I’m not going to talk a whole lot about my feelings for this one because a review is due soon! I’ll just say that it has one of my favourite characters of all time, Dr. Manhattan. I love everything about the way he is. So cynical about humanity and their ways. I love this book to pieces. Everyone should read it because it’s not only a good introduction to graphic novels but it’s a purely amazing book.
- Sonetos, by Florbela Espanca
Florbela Espanca is a portuguese poet. She suffered a lot during her short life, turning all those negative happenings in beautiful poetry. Her works are a bit erotic, feminine and pantheist.
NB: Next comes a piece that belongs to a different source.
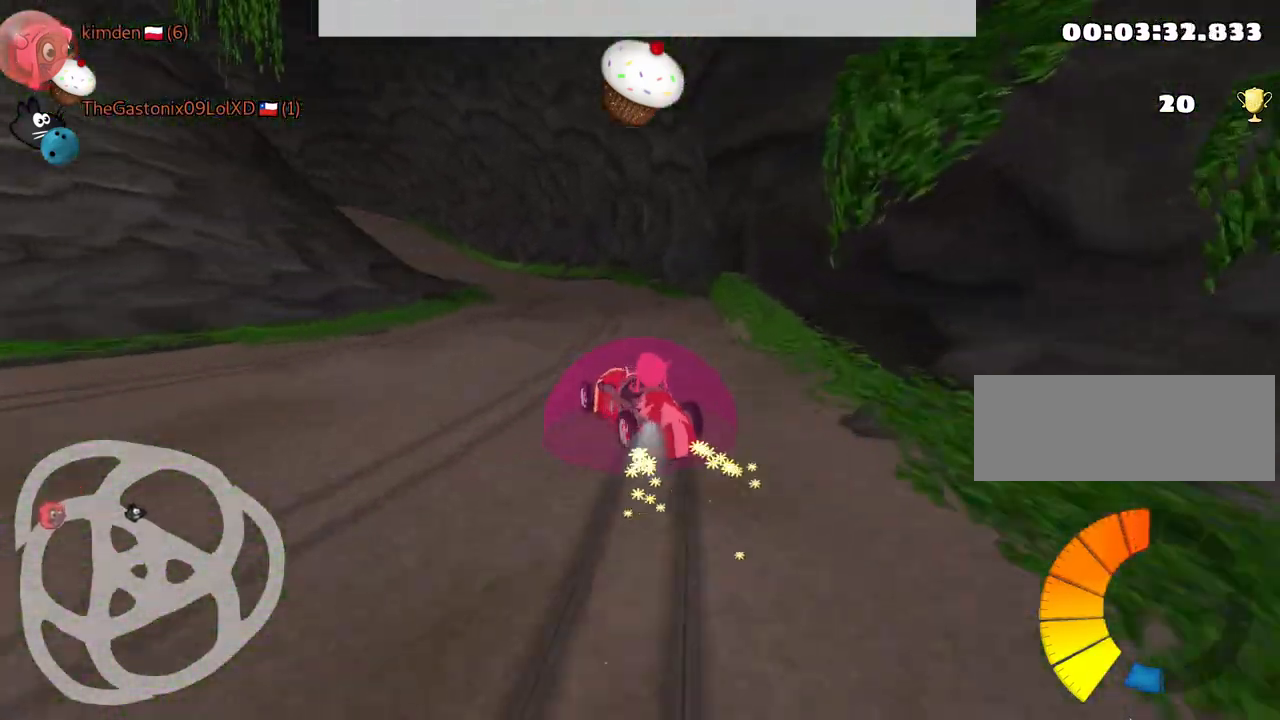
Gameplay with keyboard; each line is a JSON object with the keys held at the frame after it. "events" lists presses ("down") and releases ("up") of "down", "fire", "left", "look", "nitro", "rescue", "right", "skid" and "up" between this image and that frame as [ms after this image, input, new state], when the widget could be followed in between. No other keys are recorded. Mouse input is not recorded. Key names are as the overlay labels them; some are game actions (e.g. jump) rather than physical keys.
{"keys": ["right", "up"], "events": [[367, "right", "down"]]}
This book is a compilation of some of her works. I never actually read anything from her so I’m very curious. I think that the poems in these books are on a variety of different topics so it’s a great way to be introduced to her work. I’ll probably read this one bit by bit. I don’t like to read poetry all in one sit. I enjoy reading one by one, appreciating the beauty in every word and what the author was trying to say with it. I’ll do that with this one.
- Crime and Punishment, by Fyodor Dostoevsky
This was such a cover buy! I remember the first time I saw this book in a bookstore. I was completely mesmerised by the beautiful cover and back. The illustrations are fascinating. Props to Penguin Classics, they always have the most beautiful designs in their covers.
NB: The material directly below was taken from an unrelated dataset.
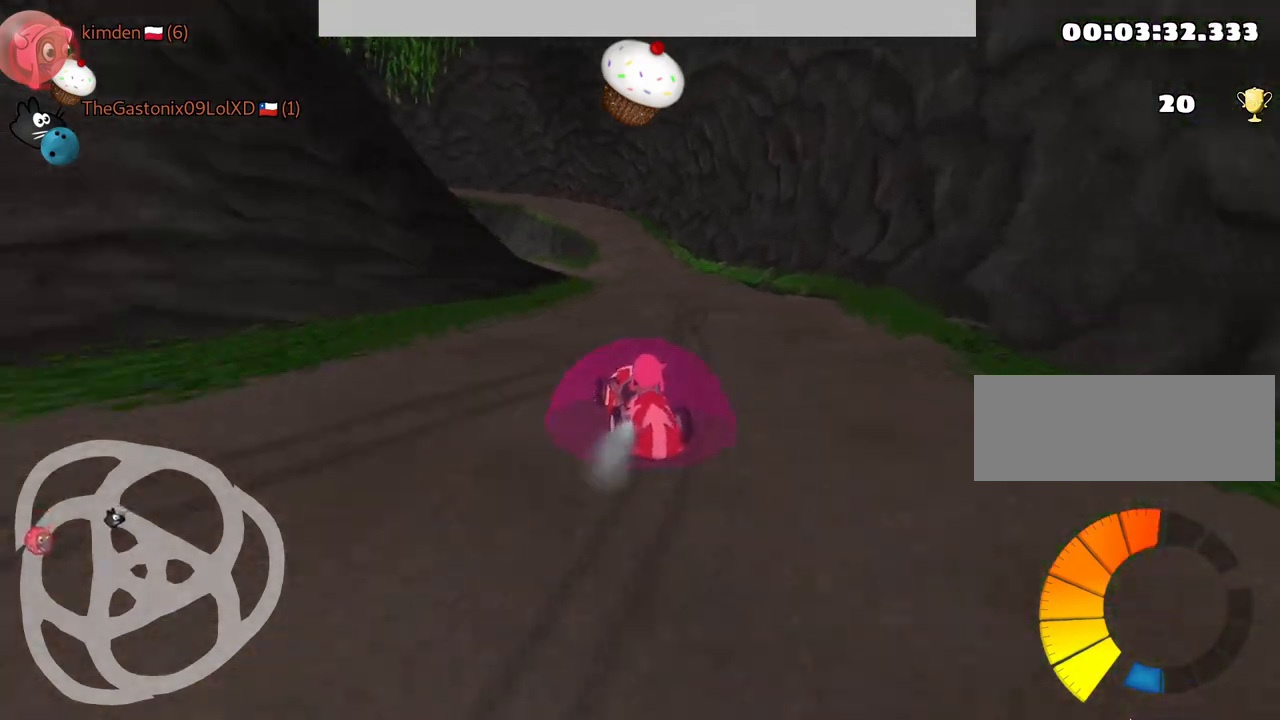
{"keys": ["left", "up"], "events": [[50, "right", "up"], [434, "left", "down"]]}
Crime and Punishment tells the story of Raskolnikov and the murder he commits. He deals with the guilt of crime and the everything that comes with it. It’s said to be very suspenseful and analytical. The book was written by one of the most recognised russian writers, Fyodor Dostoevsky. I’ve been wanting to start with russian literature for a while andnow that I own this one and Anna Karenina by Leo Tolstoy, it’s finally time! I’m very curious for Dostoevsky work, since he is one of the pioneers of existentialism. I’ll definitely try to read this one soon.
- Slaughterhouse Five, by Kurt Vonnegut
I wanted a copy of this one for such a long time! I had the opportunity to buy it from a cool Amazon shop for a great price, in second hand. I wasn’t expecting the conditions of the book to be like this but I don’t mind. I prefer books with some kind of marks from use. It makes me think that the book was so good that it was read a lot of times. That’s always a good thing. The edition ended up being different from what I thought and that’s awesome because this one is way prettier. I just love pretty and cheap books.
Kurt Vonnegut is an american author with work blending satire, gallows humor and science fiction, putting everything in one pot. He is always a bit compared with J. D. Salinger since they were both in World War II and their experience there made them write their most popular works. From Salinger’s work, I only read the Catcher In The Rye but it didn’t impress me a lot (even thought I’m planing on re-reading it so my opinion may change). So I wanted to read another work inspired by war events. During WWII, Vonnegut was one of the american prisoners who survived a bombing by hiding in an underground slaughterhouse meat locker used as an ad hoc detention facility. The germans called that building Schlachthof Fünf (Slaughterhouse Five), which inspired the name of this book.
This work talks about the experiences of time travelling made by a soldier, called Billy Pilgrim. I don’t want to know a whole lot about this book but I’m not going to do a full research on it. I’m extremely curious to read this one and understand what all the fuss is about but I want to read it without any type of influence. If I like this one I’ll probably buy Cat’s Cradle because I have my eye on a very beautiful edition.
So, that’s what it for this month! Don’t expect a September haul since I’m trying to save some money. I bought a concert ticket the other day and there’s going to be portuguese version of Comic-Con with Natalie Dormer being one of the presences confirmed!! (I’m a huge Game of Thrones nerd) I need to meet her. Because of all of that, money is short and unfortunately new books will have to wait. But my birthday is in October so there’s a lot of books coming in that month! I’ll probably end up doing a September + October haul, it all depends how thing will turn out to be like. But don’t worry, I have a lot of posts to come in the meanwhile.